(Stored data entries)
· · · · ·

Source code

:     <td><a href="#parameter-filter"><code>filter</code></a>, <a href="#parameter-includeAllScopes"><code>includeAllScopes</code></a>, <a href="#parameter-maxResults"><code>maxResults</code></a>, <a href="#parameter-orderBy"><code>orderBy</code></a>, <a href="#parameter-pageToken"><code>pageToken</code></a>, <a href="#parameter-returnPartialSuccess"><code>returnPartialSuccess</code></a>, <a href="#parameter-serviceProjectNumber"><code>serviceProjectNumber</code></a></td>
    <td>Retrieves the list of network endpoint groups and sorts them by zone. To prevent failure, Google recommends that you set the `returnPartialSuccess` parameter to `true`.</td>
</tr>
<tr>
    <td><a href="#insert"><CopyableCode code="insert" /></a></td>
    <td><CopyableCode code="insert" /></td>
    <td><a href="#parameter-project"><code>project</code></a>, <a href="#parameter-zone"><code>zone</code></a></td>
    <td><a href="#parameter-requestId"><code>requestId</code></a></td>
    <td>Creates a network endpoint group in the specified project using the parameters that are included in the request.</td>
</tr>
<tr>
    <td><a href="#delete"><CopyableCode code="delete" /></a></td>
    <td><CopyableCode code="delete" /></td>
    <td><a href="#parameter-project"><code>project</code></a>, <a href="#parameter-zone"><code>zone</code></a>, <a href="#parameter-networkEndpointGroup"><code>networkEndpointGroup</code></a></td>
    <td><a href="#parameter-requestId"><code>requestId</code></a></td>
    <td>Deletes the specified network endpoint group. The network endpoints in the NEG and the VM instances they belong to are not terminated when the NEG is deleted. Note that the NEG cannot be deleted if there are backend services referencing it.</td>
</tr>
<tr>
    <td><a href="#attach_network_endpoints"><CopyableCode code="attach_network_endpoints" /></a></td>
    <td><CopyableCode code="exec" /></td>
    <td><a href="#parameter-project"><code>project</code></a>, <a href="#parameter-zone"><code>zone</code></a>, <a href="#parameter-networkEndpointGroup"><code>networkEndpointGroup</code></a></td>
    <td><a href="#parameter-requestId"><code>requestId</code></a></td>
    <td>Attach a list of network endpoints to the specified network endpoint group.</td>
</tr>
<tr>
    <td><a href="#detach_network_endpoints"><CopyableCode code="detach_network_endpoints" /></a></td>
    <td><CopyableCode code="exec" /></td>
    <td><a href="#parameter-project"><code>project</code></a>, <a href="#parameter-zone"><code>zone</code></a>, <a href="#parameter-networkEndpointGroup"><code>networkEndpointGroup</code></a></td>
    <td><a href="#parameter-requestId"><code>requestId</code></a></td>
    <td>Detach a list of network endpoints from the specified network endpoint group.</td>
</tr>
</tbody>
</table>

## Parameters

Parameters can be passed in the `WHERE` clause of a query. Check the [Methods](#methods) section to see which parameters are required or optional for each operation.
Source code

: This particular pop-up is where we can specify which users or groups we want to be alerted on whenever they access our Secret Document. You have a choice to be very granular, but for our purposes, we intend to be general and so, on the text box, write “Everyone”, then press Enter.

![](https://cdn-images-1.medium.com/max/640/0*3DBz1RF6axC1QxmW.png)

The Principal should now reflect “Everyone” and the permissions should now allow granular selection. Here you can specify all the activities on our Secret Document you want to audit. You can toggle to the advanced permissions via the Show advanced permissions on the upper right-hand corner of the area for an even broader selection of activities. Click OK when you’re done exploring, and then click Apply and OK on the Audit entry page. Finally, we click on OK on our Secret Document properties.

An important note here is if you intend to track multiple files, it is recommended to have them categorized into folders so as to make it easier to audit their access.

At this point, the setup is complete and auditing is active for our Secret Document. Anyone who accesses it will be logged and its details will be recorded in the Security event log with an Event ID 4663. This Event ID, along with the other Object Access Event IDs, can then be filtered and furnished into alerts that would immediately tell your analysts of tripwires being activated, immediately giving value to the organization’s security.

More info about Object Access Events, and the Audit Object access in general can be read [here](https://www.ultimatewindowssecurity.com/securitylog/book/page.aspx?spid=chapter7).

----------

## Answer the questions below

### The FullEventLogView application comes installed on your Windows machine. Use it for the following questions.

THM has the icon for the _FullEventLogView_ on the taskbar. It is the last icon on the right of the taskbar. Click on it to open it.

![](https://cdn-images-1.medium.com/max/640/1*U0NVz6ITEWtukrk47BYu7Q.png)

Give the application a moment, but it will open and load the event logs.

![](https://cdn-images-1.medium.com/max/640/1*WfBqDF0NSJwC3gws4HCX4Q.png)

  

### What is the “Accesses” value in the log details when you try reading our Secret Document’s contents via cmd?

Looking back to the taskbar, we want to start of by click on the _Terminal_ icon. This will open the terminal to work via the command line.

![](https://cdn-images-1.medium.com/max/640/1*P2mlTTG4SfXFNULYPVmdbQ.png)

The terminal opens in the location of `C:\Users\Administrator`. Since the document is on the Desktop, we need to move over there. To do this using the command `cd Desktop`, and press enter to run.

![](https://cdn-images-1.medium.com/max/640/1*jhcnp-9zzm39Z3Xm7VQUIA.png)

· · · · ·

The task: Reproduce every one of the entries above word for word, keeping each line unchanged.

Exercise output:
Source code

:     <td><a href="#parameter-filter"><code>filter</code></a>, <a href="#parameter-includeAllScopes"><code>includeAllScopes</code></a>, <a href="#parameter-maxResults"><code>maxResults</code></a>, <a href="#parameter-orderBy"><code>orderBy</code></a>, <a href="#parameter-pageToken"><code>pageToken</code></a>, <a href="#parameter-returnPartialSuccess"><code>returnPartialSuccess</code></a>, <a href="#parameter-serviceProjectNumber"><code>serviceProjectNumber</code></a></td>
    <td>Retrieves the list of network endpoint groups and sorts them by zone. To prevent failure, Google recommends that you set the `returnPartialSuccess` parameter to `true`.</td>
</tr>
<tr>
    <td><a href="#insert"><CopyableCode code="insert" /></a></td>
    <td><CopyableCode code="insert" /></td>
    <td><a href="#parameter-project"><code>project</code></a>, <a href="#parameter-zone"><code>zone</code></a></td>
    <td><a href="#parameter-requestId"><code>requestId</code></a></td>
    <td>Creates a network endpoint group in the specified project using the parameters that are included in the request.</td>
</tr>
<tr>
    <td><a href="#delete"><CopyableCode code="delete" /></a></td>
    <td><CopyableCode code="delete" /></td>
    <td><a href="#parameter-project"><code>project</code></a>, <a href="#parameter-zone"><code>zone</code></a>, <a href="#parameter-networkEndpointGroup"><code>networkEndpointGroup</code></a></td>
    <td><a href="#parameter-requestId"><code>requestId</code></a></td>
    <td>Deletes the specified network endpoint group. The network endpoints in the NEG and the VM instances they belong to are not terminated when the NEG is deleted. Note that the NEG cannot be deleted if there are backend services referencing it.</td>
</tr>
<tr>
    <td><a href="#attach_network_endpoints"><CopyableCode code="attach_network_endpoints" /></a></td>
    <td><CopyableCode code="exec" /></td>
    <td><a href="#parameter-project"><code>project</code></a>, <a href="#parameter-zone"><code>zone</code></a>, <a href="#parameter-networkEndpointGroup"><code>networkEndpointGroup</code></a></td>
    <td><a href="#parameter-requestId"><code>requestId</code></a></td>
    <td>Attach a list of network endpoints to the specified network endpoint group.</td>
</tr>
<tr>
    <td><a href="#detach_network_endpoints"><CopyableCode code="detach_network_endpoints" /></a></td>
    <td><CopyableCode code="exec" /></td>
    <td><a href="#parameter-project"><code>project</code></a>, <a href="#parameter-zone"><code>zone</code></a>, <a href="#parameter-networkEndpointGroup"><code>networkEndpointGroup</code></a></td>
    <td><a href="#parameter-requestId"><code>requestId</code></a></td>
    <td>Detach a list of network endpoints from the specified network endpoint group.</td>
</tr>
</tbody>
</table>

## Parameters

Parameters can be passed in the `WHERE` clause of a query. Check the [Methods](#methods) section to see which parameters are required or optional for each operation.
Source code

: This particular pop-up is where we can specify which users or groups we want to be alerted on whenever they access our Secret Document. You have a choice to be very granular, but for our purposes, we intend to be general and so, on the text box, write “Everyone”, then press Enter.

![](https://cdn-images-1.medium.com/max/640/0*3DBz1RF6axC1QxmW.png)

The Principal should now reflect “Everyone” and the permissions should now allow granular selection. Here you can specify all the activities on our Secret Document you want to audit. You can toggle to the advanced permissions via the Show advanced permissions on the upper right-hand corner of the area for an even broader selection of activities. Click OK when you’re done exploring, and then click Apply and OK on the Audit entry page. Finally, we click on OK on our Secret Document properties.

An important note here is if you intend to track multiple files, it is recommended to have them categorized into folders so as to make it easier to audit their access.

At this point, the setup is complete and auditing is active for our Secret Document. Anyone who accesses it will be logged and its details will be recorded in the Security event log with an Event ID 4663. This Event ID, along with the other Object Access Event IDs, can then be filtered and furnished into alerts that would immediately tell your analysts of tripwires being activated, immediately giving value to the organization’s security.

More info about Object Access Events, and the Audit Object access in general can be read [here](https://www.ultimatewindowssecurity.com/securitylog/book/page.aspx?spid=chapter7).

----------

## Answer the questions below

### The FullEventLogView application comes installed on your Windows machine. Use it for the following questions.

THM has the icon for the _FullEventLogView_ on the taskbar. It is the last icon on the right of the taskbar. Click on it to open it.

![](https://cdn-images-1.medium.com/max/640/1*U0NVz6ITEWtukrk47BYu7Q.png)

Give the application a moment, but it will open and load the event logs.

![](https://cdn-images-1.medium.com/max/640/1*WfBqDF0NSJwC3gws4HCX4Q.png)

  

### What is the “Accesses” value in the log details when you try reading our Secret Document’s contents via cmd?

Looking back to the taskbar, we want to start of by click on the _Terminal_ icon. This will open the terminal to work via the command line.

![](https://cdn-images-1.medium.com/max/640/1*P2mlTTG4SfXFNULYPVmdbQ.png)

The terminal opens in the location of `C:\Users\Administrator`. Since the document is on the Desktop, we need to move over there. To do this using the command `cd Desktop`, and press enter to run.

![](https://cdn-images-1.medium.com/max/640/1*jhcnp-9zzm39Z3Xm7VQUIA.png)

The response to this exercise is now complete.